Results: The cohort comprised 100 patients with a mean age of 68.2 years (SD 13.4) and a median age of 71 years (IQR 58.75–77); 57 were male and 43 were female. Based on available documentation, disease stage was classified as limited (stage I/II; n=41) or extensive (stage III/IV; n=59). A total of 519 R-CHOP cycles were administered, including 419 subsequent cycles (cycles 2–6). Fifteen patients discontinued treatment early, although none of the discontinuations were attributable to abnormalities in pre-infusion laboratory testing. Among the 419 subsequent cycles, 34 (8.1%) experienced treatment delays, with only one delay resulting from a clinically significant laboratory abnormality (hyperglycemia). Additionally, 23 patients underwent regimen modification (dose reduction or drug holding), but none of these were due to pre-infusion lab abnormalities.Of the 411 comprehensive metabolic panels (CMPs) obtained prior to these cycles, 315 (76.6%) contained at least one abnormal value, yielding a total of 786 abnormal results. Similarly, 405 of 415 (97.6%) complete blood counts (CBCs) demonstrated at least one abnormality, generating 2,696 abnormal values in total. Despite the high frequency of abnormal findings, the overall clinical yield was minimal, with only 1 of 826 pre-infusion laboratory panels (0.12%) leading to a modification in clinical management.
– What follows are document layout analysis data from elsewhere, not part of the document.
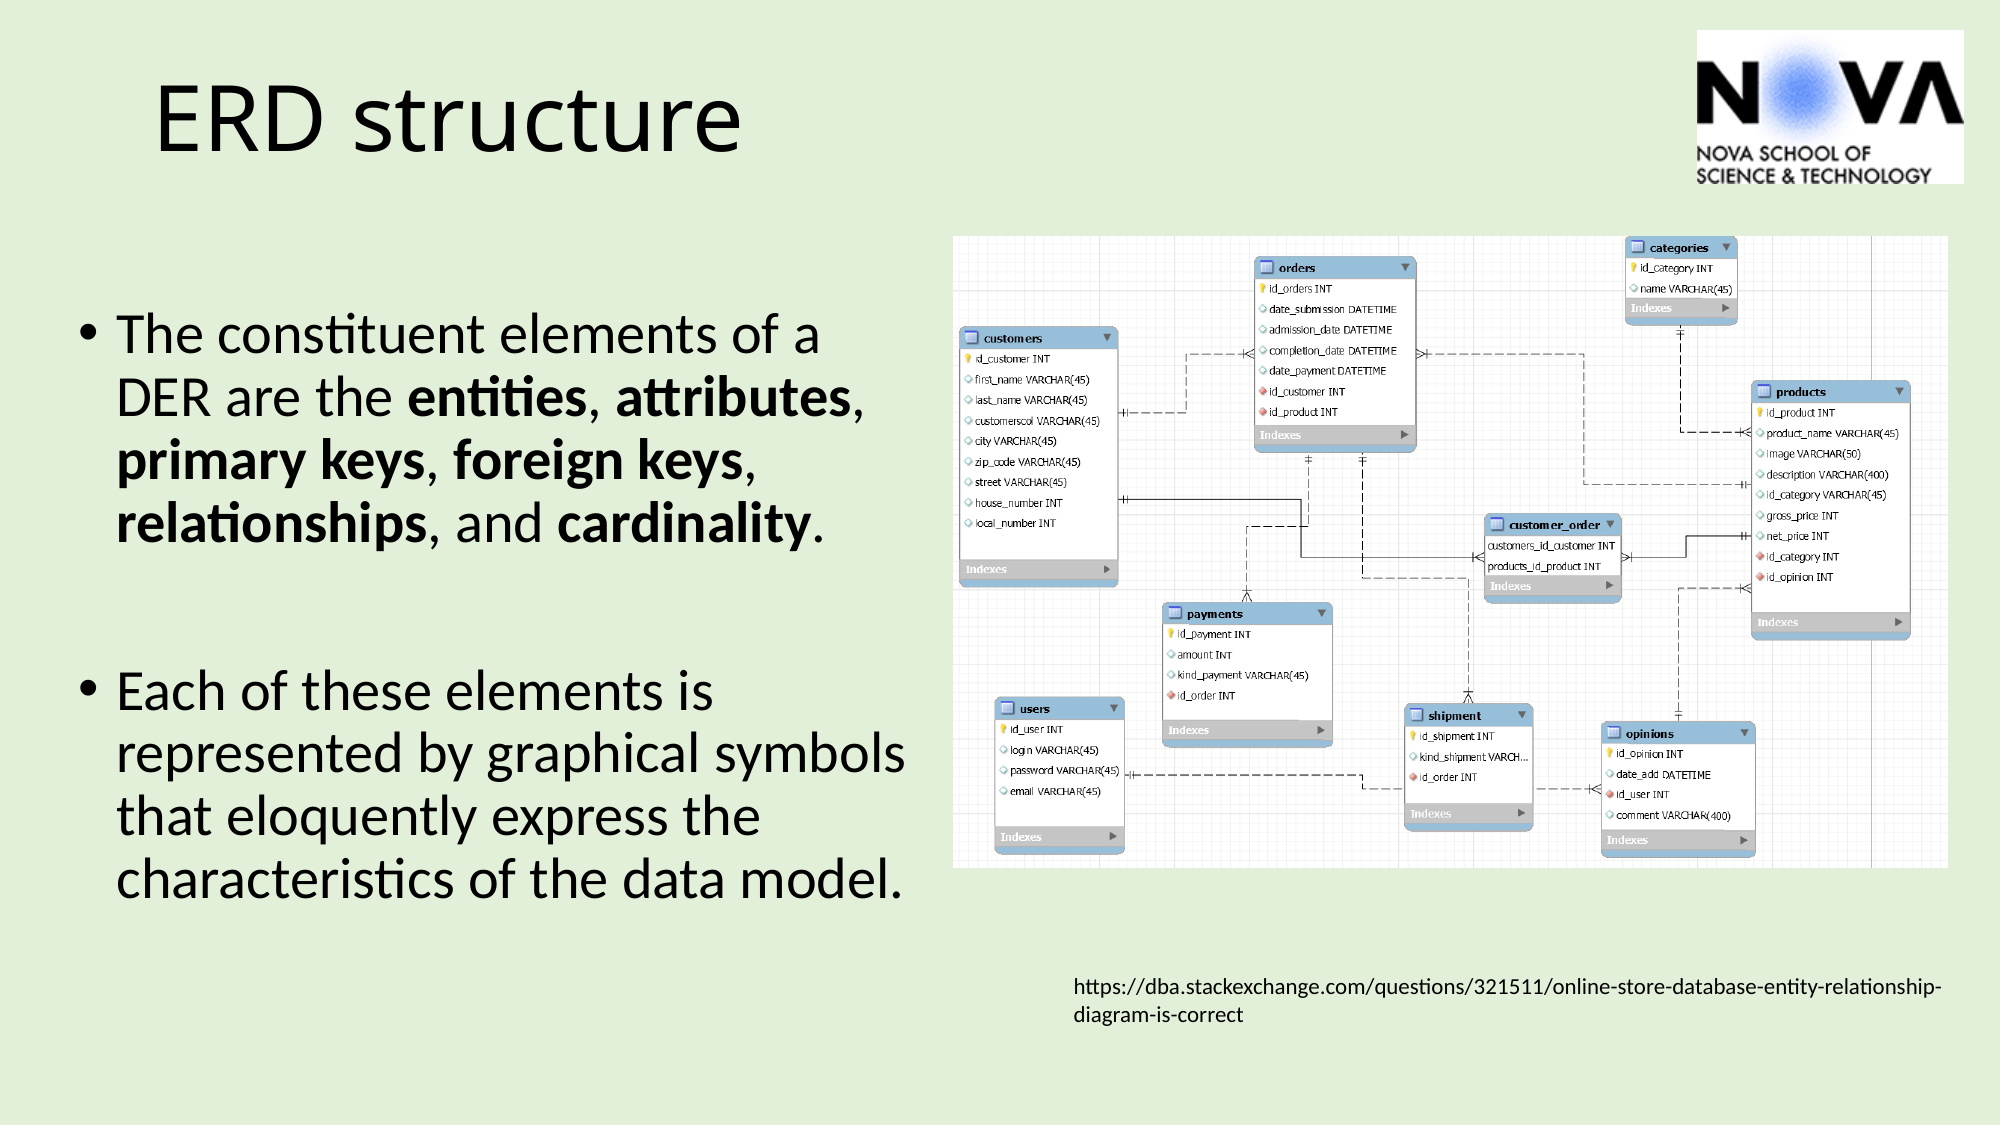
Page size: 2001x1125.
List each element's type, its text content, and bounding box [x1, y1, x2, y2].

title ERD structure [137, 59, 1863, 184]
picture [953, 236, 1948, 868]
picture [1697, 30, 1964, 184]
list The constituent elements of a DER are the entities, attributes, primary keys, foreign keys, relationships, and cardinality. Each of these elements is represented by graphical symbols that eloquently express the characteristics of the data model. [63, 205, 941, 1019]
text_box https://dba.stackexchange.com/questions/321511/online-store-database-entity-relationship-diagram-is-correct [1058, 964, 1983, 1034]
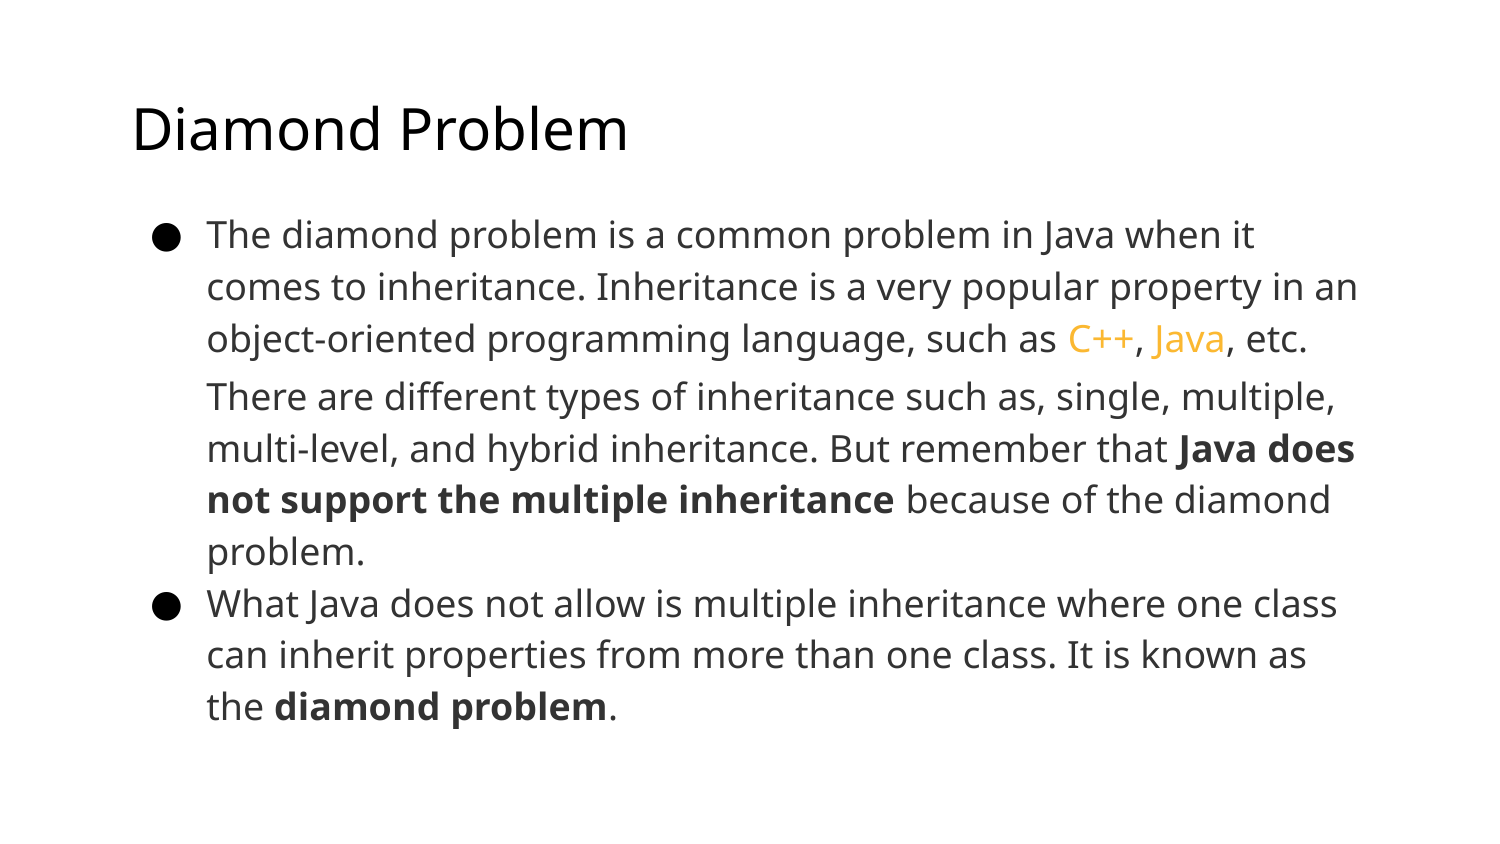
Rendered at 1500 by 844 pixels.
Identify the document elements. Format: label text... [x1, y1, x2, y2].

Conclusion: Routine pre-infusion laboratory testing prior to R-CHOP chemotherapy frequently identifies abnormal results. However, these abnormalities are rarely clinically significant and do not affect treatment decisions. These findings support the reconsideration of current testing protocols to reduce unnecessary testing, enhance workflow efficiency, and minimize patient and provider burden without compromising safety.